Real-ESRGAN: Training Real-World Blind Super-Resolution with Pure Synthetic Data. Supports 2x and 1x models if they used pixel-shuffle. Includes support for Real-ESRGAN v2 the arch mainly intended as an ultra-light model for fast video inference. However, it’s not a video network.
A-ESRGAN: Training Real-World Blind Super-Resolution with Attention U-Net Discriminators.
EGVSR: Real-Time Super-Resolution System of 4K-Video Based on Deep Learning.

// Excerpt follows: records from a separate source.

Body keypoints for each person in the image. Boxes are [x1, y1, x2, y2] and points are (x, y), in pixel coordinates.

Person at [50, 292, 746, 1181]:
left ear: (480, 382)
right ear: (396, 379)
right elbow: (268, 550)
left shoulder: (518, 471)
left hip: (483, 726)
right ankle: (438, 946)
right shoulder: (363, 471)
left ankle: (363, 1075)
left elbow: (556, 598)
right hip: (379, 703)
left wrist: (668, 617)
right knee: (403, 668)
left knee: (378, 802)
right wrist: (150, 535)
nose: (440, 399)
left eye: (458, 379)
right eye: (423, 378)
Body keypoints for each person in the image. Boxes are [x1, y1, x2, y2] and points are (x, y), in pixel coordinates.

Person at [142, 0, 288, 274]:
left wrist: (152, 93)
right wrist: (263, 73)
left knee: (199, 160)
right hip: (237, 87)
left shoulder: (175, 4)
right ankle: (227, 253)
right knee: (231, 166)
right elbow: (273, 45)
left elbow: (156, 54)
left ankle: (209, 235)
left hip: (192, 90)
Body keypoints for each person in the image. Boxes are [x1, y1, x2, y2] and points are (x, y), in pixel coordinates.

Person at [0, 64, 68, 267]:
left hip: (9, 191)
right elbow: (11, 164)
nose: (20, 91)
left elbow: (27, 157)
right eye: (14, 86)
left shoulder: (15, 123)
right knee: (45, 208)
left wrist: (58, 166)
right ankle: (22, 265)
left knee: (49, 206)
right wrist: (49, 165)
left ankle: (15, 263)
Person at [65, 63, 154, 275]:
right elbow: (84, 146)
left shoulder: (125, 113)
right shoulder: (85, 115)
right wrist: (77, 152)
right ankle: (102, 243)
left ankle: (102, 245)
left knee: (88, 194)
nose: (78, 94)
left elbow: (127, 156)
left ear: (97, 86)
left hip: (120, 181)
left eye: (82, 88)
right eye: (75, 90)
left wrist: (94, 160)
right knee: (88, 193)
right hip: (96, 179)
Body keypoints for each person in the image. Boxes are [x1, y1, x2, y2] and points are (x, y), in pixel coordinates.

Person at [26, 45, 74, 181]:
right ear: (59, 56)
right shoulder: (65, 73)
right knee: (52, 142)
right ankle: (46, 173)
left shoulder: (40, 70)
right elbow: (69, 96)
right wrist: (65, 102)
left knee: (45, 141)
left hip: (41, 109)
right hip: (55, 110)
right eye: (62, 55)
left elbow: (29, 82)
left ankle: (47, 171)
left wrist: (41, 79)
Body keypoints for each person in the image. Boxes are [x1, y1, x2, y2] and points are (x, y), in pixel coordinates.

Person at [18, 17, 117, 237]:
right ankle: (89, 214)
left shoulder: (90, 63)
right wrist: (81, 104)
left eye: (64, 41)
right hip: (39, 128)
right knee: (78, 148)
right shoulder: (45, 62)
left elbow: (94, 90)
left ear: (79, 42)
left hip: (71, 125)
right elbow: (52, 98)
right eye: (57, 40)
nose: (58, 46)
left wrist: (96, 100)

Quick shoutout to pvsfunc.PD2V¶

A lot of Super-Resolution users work with old low-resolution media. If you plan to work with DVD video files, or generally NTSC/PAL standard MPEG-1/2 media, you should take a look at my other project pvsfunc.

In pvsfunc there’s a class PD2V which is intended specifically for DVD video files, but can work on other sourced MPEG-1/2 media. It optimally loads the video data Frame-accurately with various helper functions.

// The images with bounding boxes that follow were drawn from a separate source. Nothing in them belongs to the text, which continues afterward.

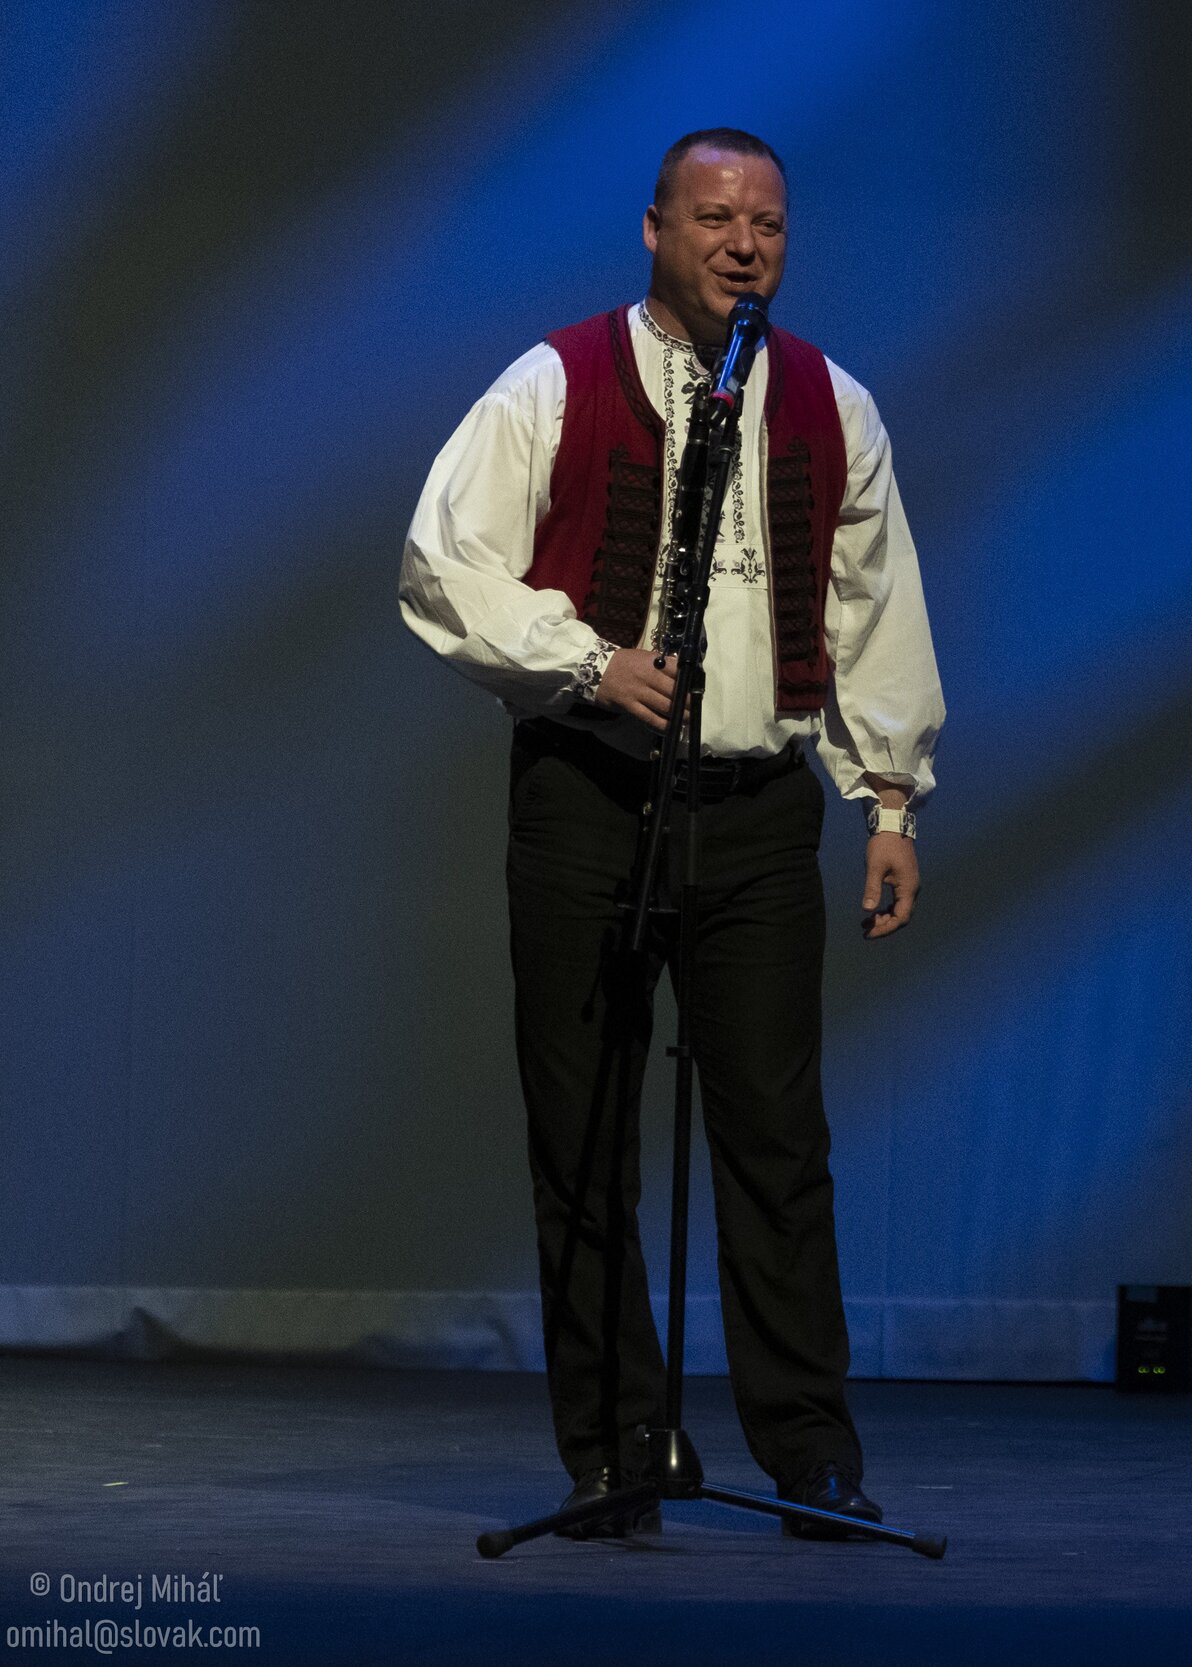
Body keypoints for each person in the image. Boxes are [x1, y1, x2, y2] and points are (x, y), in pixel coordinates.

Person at [399, 128, 943, 1538]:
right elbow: (442, 553)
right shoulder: (558, 381)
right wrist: (583, 658)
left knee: (777, 1133)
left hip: (756, 812)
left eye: (765, 219)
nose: (742, 241)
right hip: (591, 795)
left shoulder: (831, 401)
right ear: (654, 229)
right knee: (582, 1131)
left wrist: (886, 798)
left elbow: (872, 609)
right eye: (713, 217)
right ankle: (618, 1443)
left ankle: (810, 1449)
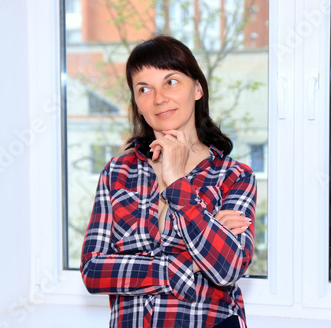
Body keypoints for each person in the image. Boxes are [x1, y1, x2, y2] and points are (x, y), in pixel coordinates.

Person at [80, 35, 257, 328]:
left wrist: (176, 184)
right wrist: (184, 264)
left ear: (198, 88)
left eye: (171, 82)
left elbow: (227, 268)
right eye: (144, 89)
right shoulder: (117, 173)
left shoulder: (234, 176)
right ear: (137, 103)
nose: (159, 98)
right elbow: (93, 271)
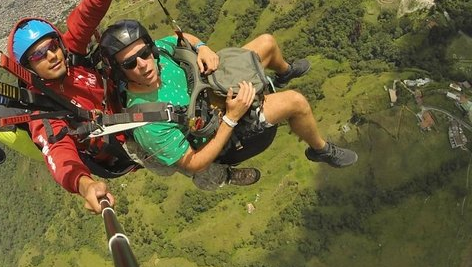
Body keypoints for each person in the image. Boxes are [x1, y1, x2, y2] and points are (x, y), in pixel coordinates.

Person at [98, 19, 358, 187]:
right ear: (120, 71)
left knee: (267, 42)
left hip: (213, 87)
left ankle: (284, 72)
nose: (143, 65)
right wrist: (231, 117)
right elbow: (194, 164)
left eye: (144, 54)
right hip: (220, 131)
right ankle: (320, 149)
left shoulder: (160, 54)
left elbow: (180, 36)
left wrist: (202, 47)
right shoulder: (149, 123)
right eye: (130, 63)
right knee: (296, 102)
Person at [7, 0, 136, 214]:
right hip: (125, 145)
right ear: (27, 68)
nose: (52, 55)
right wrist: (85, 185)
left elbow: (87, 14)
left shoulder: (70, 54)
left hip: (128, 104)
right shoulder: (44, 109)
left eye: (52, 46)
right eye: (39, 55)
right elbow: (59, 153)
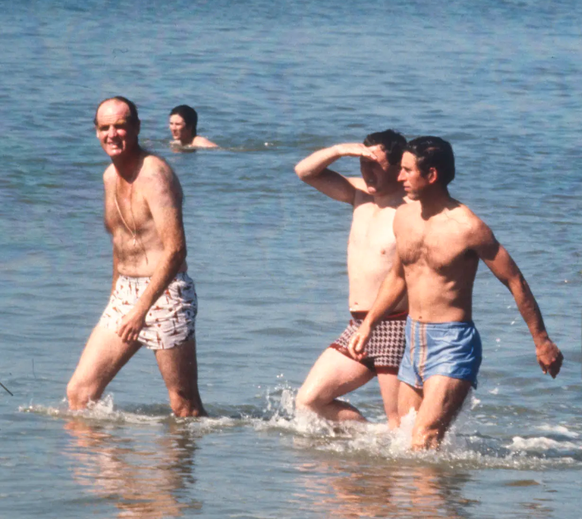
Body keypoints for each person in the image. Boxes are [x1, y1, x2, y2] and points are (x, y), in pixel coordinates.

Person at [348, 136, 563, 449]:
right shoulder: (405, 217)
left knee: (423, 441)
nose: (399, 177)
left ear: (432, 175)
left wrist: (541, 340)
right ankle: (445, 496)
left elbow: (515, 279)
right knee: (405, 443)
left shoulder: (468, 227)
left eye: (407, 170)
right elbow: (398, 277)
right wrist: (369, 324)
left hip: (452, 342)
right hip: (414, 339)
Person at [67, 96, 206, 417]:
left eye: (120, 126)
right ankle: (111, 469)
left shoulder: (155, 174)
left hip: (165, 293)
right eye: (104, 128)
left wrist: (141, 309)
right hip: (125, 295)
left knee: (185, 407)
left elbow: (176, 249)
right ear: (96, 132)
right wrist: (116, 298)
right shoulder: (109, 177)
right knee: (80, 394)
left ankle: (188, 466)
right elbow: (121, 244)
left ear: (137, 128)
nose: (112, 134)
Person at [294, 130, 408, 428]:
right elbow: (304, 171)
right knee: (309, 401)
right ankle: (371, 447)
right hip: (357, 325)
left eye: (376, 164)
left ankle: (398, 471)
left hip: (395, 324)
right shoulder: (358, 193)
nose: (368, 171)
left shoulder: (411, 210)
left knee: (399, 423)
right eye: (362, 163)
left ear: (399, 167)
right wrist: (339, 149)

Frame-accurate frame-serving. Check for and supports mixed scan-type inputs.
recover() — Recover progressive frames in an interlaced stream in some scenarios, usually on animation or fake-interlacing.
floor() or ceil() — Convert Variable Frame-rate (VFR) to Constant Frame-rate. floor() is experimental.
deinterlace() — Deinterlace efficiently, only when needed. This is only a wrapper, an actual deinterlace function is still needed.
All of this and more with self-chaining support, just like VSGAN.

Example Results¶

Mickey’s Christmas Carol¶

This is what the official Disney Blu-ray looks like…

American Dad S01E01¶

This model was trained to fix inaccuracies in the DVD’s color, remove Halo’ing/Glow, and remove Chroma Droop. The result is a very crisp output for a show originally animated in SD.

Family Guy S01E01¶

This model was trained to fix inaccuracies in the DVD’s color, remove Halo’ing/Glow, and remove Chroma Droop. The result is a very crisp output for a show originally animated in SD. Do note that the warping/stretch on the edges is an animation/dvd edit and not caused by VSGAN or the model.